Public college in Farmington, Connecticut, US

Connecticut State Community College Tunxis, formerly Tunxis Community College, is a public community college in Farmington, Connecticut. Opened in 1969, it is named after the Tunxis Native American Tribe. In 2023, it merged with twelve other colleges to form Connecticut State Community College and is now a campus of that institution. It has a satellite campus in Bristol, Connecticut.

==History==
The campus was chartered in 1969 as the Tunxis Community College. It opened in October 1970 with 494 students. Its serves the Bristol-New Britain and Farmington Valley areas of Connecticut. It was named after the Tunxis Native American Tribe.

On July 1, 2023, it merged with twelve other community colleges to form Connecticut State Community College, becoming Connecticut State Community College Tunxis.

== Campus ==
The college's main campus is located at 271 Scott Swamp Road in Farmington, Connecticut. Originally operating in a former shopping mall, a large expansion to the campus was completed in 2008. The expansion included a new 37,074 square foot library building with a cafe, and a 57,800 square foot classroom technology building. In 2013, a further expansion to the classroom building was completed that added another 56,000 square feet of space for classrooms and labs.

Connecticut State Community College Tunxis has a satellite campus at 430 North Main Street in Bristol, Connecticut.

== Academics ==

=== Programs ===
Tunxis awards Associate degrees and also offers certificate programs in seventy academic areas. Students may pursue a "Transfer Ticket" associate degree program and, upon completion, transfer to a Connecticut State University as a junior to complete their bachelor's degree.
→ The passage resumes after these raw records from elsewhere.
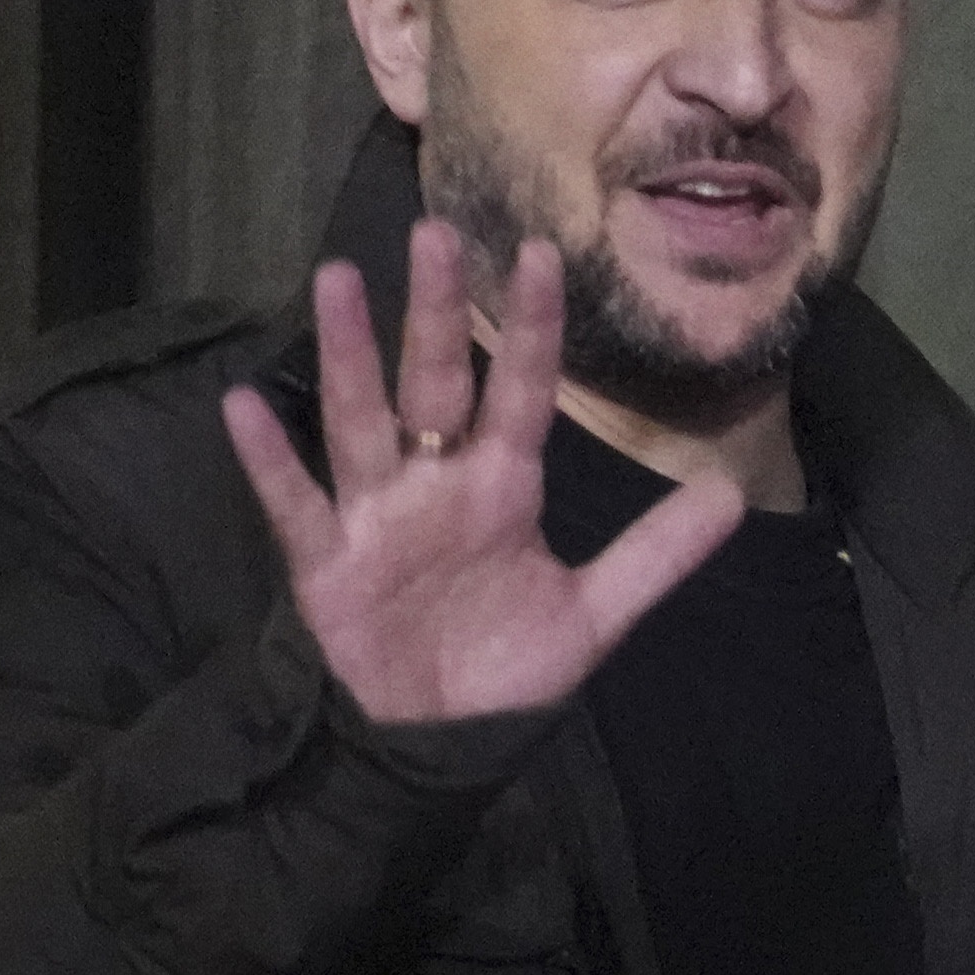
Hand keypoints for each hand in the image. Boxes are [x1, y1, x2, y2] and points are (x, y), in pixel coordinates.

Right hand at [221, 228, 745, 729]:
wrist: (444, 745)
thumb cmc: (506, 670)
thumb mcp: (595, 614)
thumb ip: (656, 554)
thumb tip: (731, 496)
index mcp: (502, 486)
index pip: (519, 392)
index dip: (530, 329)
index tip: (542, 253)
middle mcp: (437, 485)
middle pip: (434, 384)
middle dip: (433, 312)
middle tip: (434, 229)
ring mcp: (378, 518)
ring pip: (360, 422)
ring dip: (347, 355)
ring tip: (334, 279)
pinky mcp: (329, 566)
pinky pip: (296, 506)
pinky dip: (270, 460)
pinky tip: (243, 406)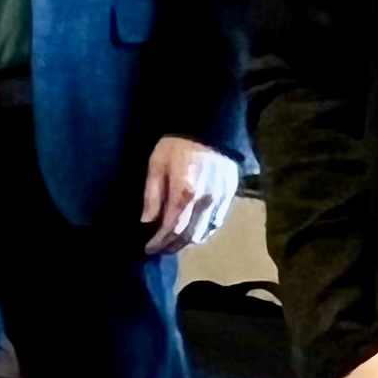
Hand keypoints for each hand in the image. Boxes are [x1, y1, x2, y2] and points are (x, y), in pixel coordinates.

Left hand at [137, 136, 241, 254]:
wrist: (210, 128)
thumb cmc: (177, 144)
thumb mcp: (156, 165)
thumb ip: (152, 195)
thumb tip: (147, 222)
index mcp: (184, 194)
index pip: (172, 229)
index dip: (159, 243)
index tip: (148, 248)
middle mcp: (205, 202)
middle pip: (188, 236)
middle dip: (171, 246)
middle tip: (158, 249)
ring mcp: (220, 200)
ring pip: (204, 232)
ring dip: (187, 242)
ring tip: (172, 243)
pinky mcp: (230, 197)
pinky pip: (216, 223)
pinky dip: (204, 232)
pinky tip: (194, 233)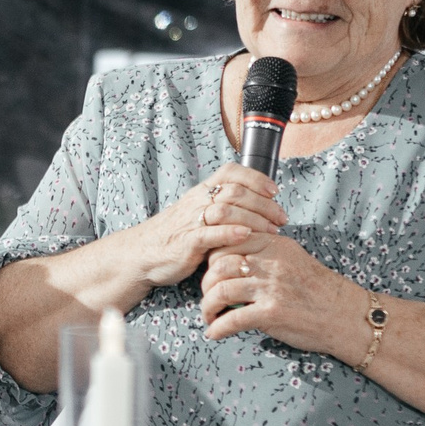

Tunxis Community College also offers an honors program for students who meet the prerequisites.

=== Students ===
In 2021, the main campus had 3,365 students, including 1,342 full-time and 2,023 part-time students. This included 60 percent females and 40 percent males, characterized as 55 percent White, 25 percent Hispanic/Latino, 8 percent Black, 5 percent two or more races, 4 percent races, 2 percent unknown, and 1 percent non-resident alien.

=== Faculty ===
In 2021, the student-to-faculty ratio was fifteen to one. Sharale W. Mathis is the campus president.

=== Accreditation ===
The college is accredited by the New England Commission of Higher Education through its parent institution.